Friday, September 27, 2013

Daily Painting Practice in Camden, Maine -Boats sail away? Nobody told me.

The art gods were playing with me. 

Did you ever go out painting just knowing that something special might happen today?  You know that feeling that comes over you as you get that first glimpse of a new area to paint. Something exciting is in the (plein) air. You tell yourself "This is going to be a good day! I think I may paint a winner!"

 Well, for me, that's how this day, in Camden Maine, started out... however, the art gods had other plans.

The previous week, Camden held it's week long plein air paint-out. I unfortunately did not know about it in time to register.  I did my own thing and showed up to paint the harbor as part of the Plein Air Painters of Maine (Northern Chapter) the day after everyone went home. 

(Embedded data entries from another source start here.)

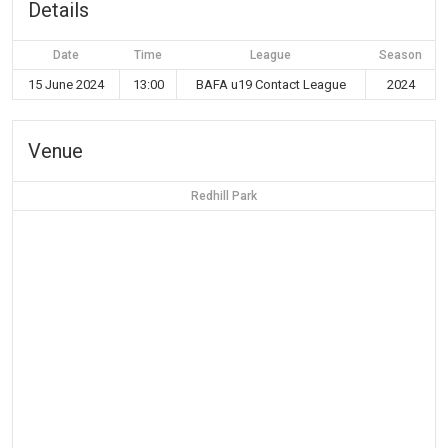
Details
Date
Time
League
Season
15 June 2024
13:00
BAFA u19 Contact League
2024
Venue
Redhill Park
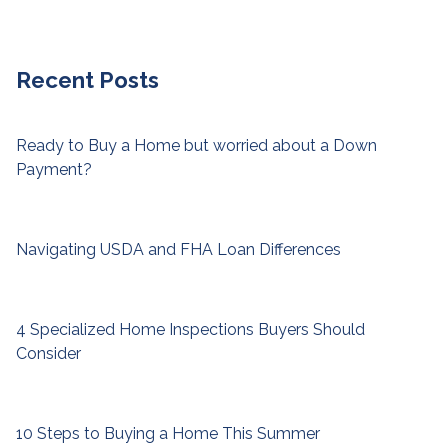
Recent Posts
Ready to Buy a Home but worried about a Down
Payment?
Navigating USDA and FHA Loan Differences
4 Specialized Home Inspections Buyers Should
Consider
10 Steps to Buying a Home This Summer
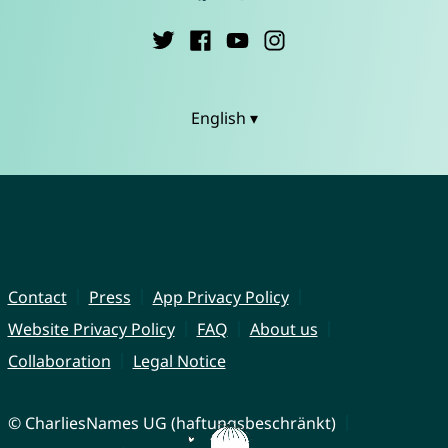
English ▾
Contact
Press
App Privacy Policy
Website Privacy Policy
FAQ
About us
Collaboration
Legal Notice
© CharliesNames UG (haftungsbeschränkt)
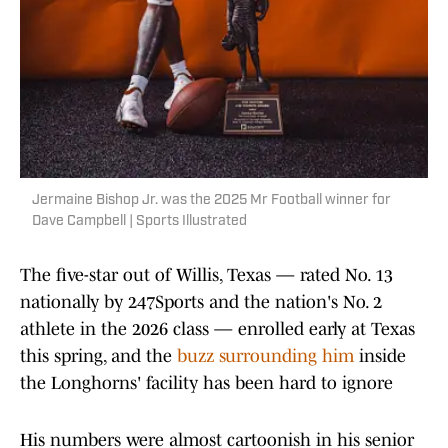
Jermaine Bishop Jr. was the 2025 Mr Football winner for
Dave Campbell | Sports Illustrated
The five-star out of Willis, Texas — rated No. 13
nationally by 247Sports and the nation's No. 2
athlete in the 2026 class — enrolled early at Texas
this spring, and the
buzz surrounding him
inside
the Longhorns' facility has been hard to ignore
His numbers were almost cartoonish in his senior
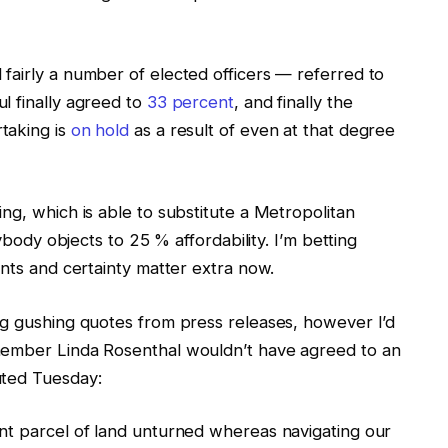
fairly a number of elected officers — referred to
l finally agreed to
33 percent
, and finally the
taking is
on hold
as a result of even at that degree
ng, which is able to substitute a Metropolitan
nybody objects to 25 % affordability. I’m betting
unts and certainty matter extra now.
ng gushing quotes from press releases, however I’d
member Linda Rosenthal wouldn’t have agreed to an
uted Tuesday:
nt parcel of land unturned whereas navigating our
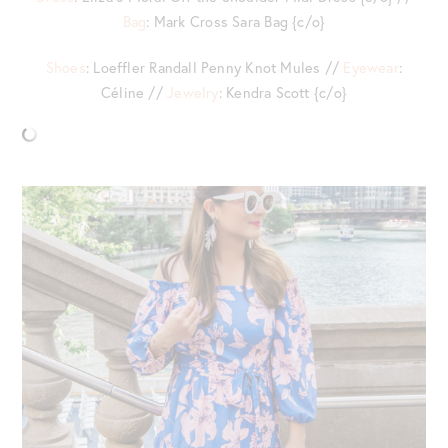
Bag
: Mark Cross Sara Bag {c/o}
Shoes
: Loeffler Randall Penny Knot Mules //
Eyewear
:
Céline //
Jewelry
: Kendra Scott {c/o}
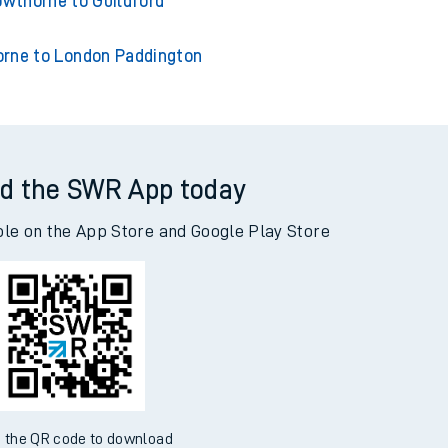
wthorne to Wokingham
owthorne to Guildford
rne to London Paddington
d the SWR App today
ble on the App Store and Google Play Store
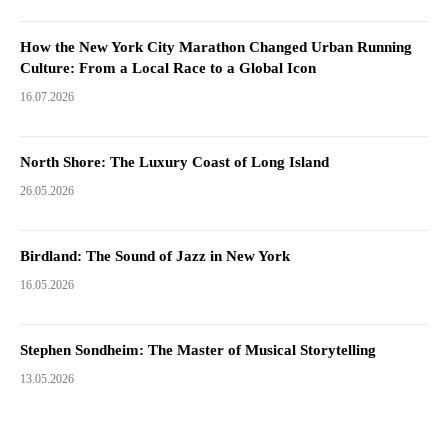
How the New York City Marathon Changed Urban Running
Culture: From a Local Race to a Global Icon
16.07.2026
North Shore: The Luxury Coast of Long Island
26.05.2026
Birdland: The Sound of Jazz in New York
16.05.2026
Stephen Sondheim: The Master of Musical Storytelling
13.05.2026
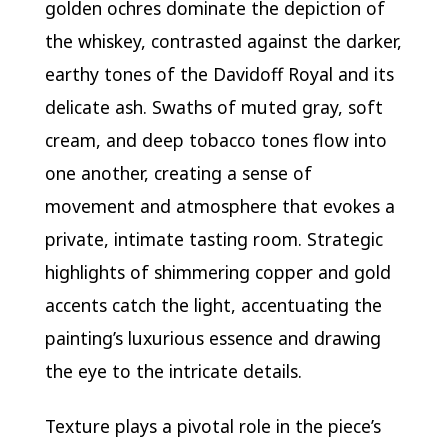
golden ochres dominate the depiction of
the whiskey, contrasted against the darker,
earthy tones of the Davidoff Royal and its
delicate ash. Swaths of muted gray, soft
cream, and deep tobacco tones flow into
one another, creating a sense of
movement and atmosphere that evokes a
private, intimate tasting room. Strategic
highlights of shimmering copper and gold
accents catch the light, accentuating the
painting’s luxurious essence and drawing
the eye to the intricate details.
Texture plays a pivotal role in the piece’s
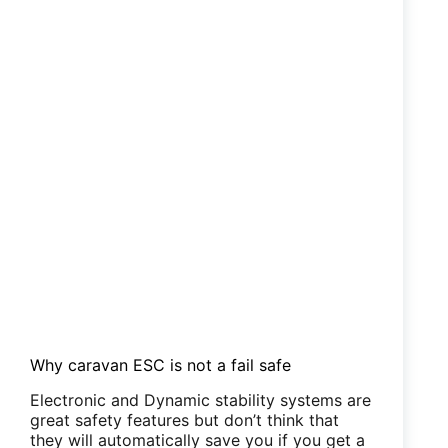
Why caravan ESC is not a fail safe
Electronic and Dynamic stability systems are
great safety features but don’t think that
they will automatically save you if you get a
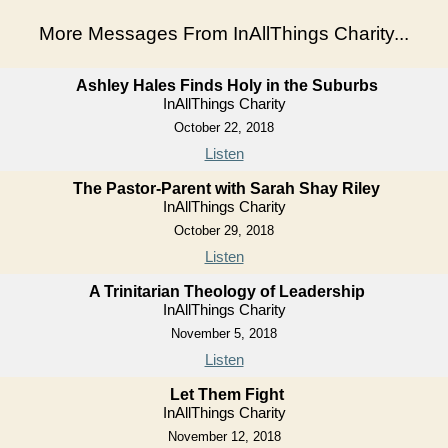
More Messages From InAllThings Charity...
Ashley Hales Finds Holy in the Suburbs
InAllThings Charity
October 22, 2018
Listen
The Pastor-Parent with Sarah Shay Riley
InAllThings Charity
October 29, 2018
Listen
A Trinitarian Theology of Leadership
InAllThings Charity
November 5, 2018
Listen
Let Them Fight
InAllThings Charity
November 12, 2018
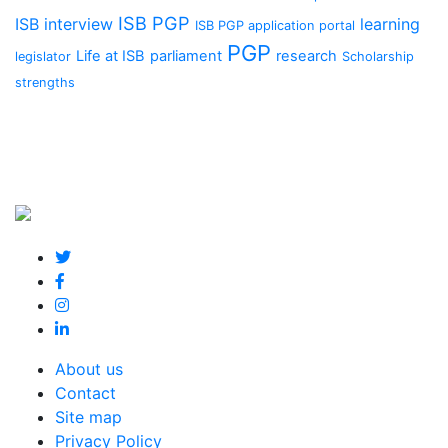
ISB PGP
ISB interview
learning
ISB PGP application portal
PGP
Life at ISB
parliament
research
legislator
Scholarship
strengths
About us
Contact
Site map
Privacy Policy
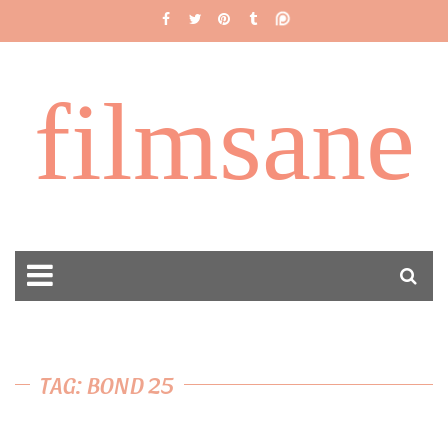
filmsane
TAG: BOND 25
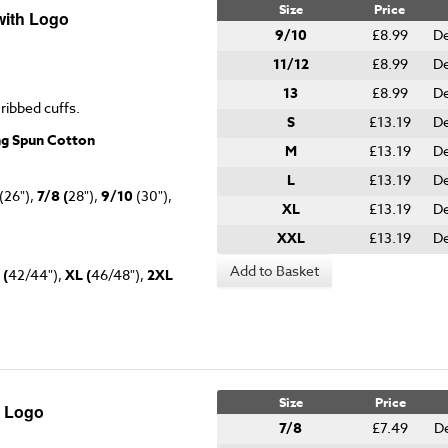
Size
Price
with Logo
9/10
£8.99
De
11/12
£8.99
De
13
£8.99
De
 ribbed cuffs.
S
£13.19
De
ng Spun Cotton
M
£13.19
De
L
£13.19
De
(26"),
7/8 (
28"),
9/10
(30"),
XL
£13.19
De
XXL
£13.19
De
Add to Basket
 (
42/44"),
XL (
46/48"),
2XL
Size
Price
h Logo
7/8
£7.49
De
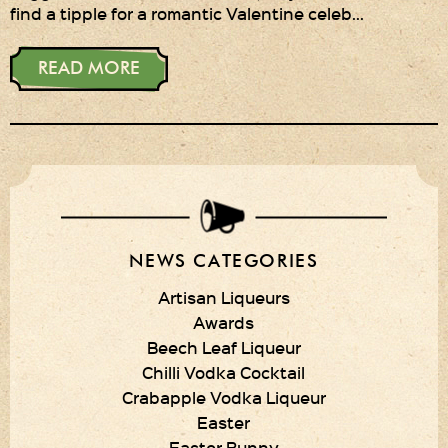
find a tipple for a romantic Valentine celeb…
Privacy Policy
READ MORE
Delivery Details
Terms & Conditions
NEWS CATEGORIES
Artisan Liqueurs
Awards
Beech Leaf Liqueur
Chilli Vodka Cocktail
Crabapple Vodka Liqueur
Easter
Easter Bunny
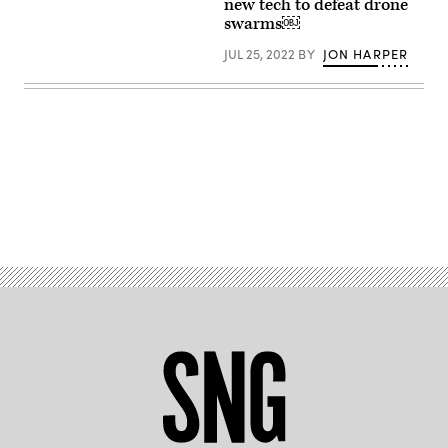
courtesy
new tech to defeat drone
of
swarms￼
Epirus)
JUL 25, 2022
BY
JON HARPER
Advertisement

On the docks in Camden Maine

Things looked promising. An overcast day meant consistent light, which is good news when painting detailed subjects like boats in a harbor.

I had just blocked in the composition when the the day took a turn. (Cue the dramatic music and the sound track of the art gods chuckling in the background)

Raise the sails

Ah, drying the sails I thought. That actually might work. I can go with  that change.

A while later they were back down. No big deal... I was ready to go  for the details...But then the most extraordinary thing happened to the boat...

Where's the **#X! boat?


As far as I could go

No problem, it was still a beautiful day. I know, I'll go paint the waterfalls that feed into the harbor. We had an abundance of rain the previous week so here's what I expected them to look like.

Camden Waterfalls

Here's what I found.

Waterfalls - minus the water

They diverted the water!

My day was ( pardon the pun), a complete washout. I gave it one more shot down at the harbor.  I went out on the docks and did one last color study, then called it a day. 

There was nothing plain about this plein air day.

1 comment:

Amy Mann said...

Haha! This story reminds me of the time I was painting a row of small boats that were tied to a floating dock I was standing on in , and fishermen kept coming and taking one or another of the little boats. The remaining boats would just rearrange themselves to fill the gaps.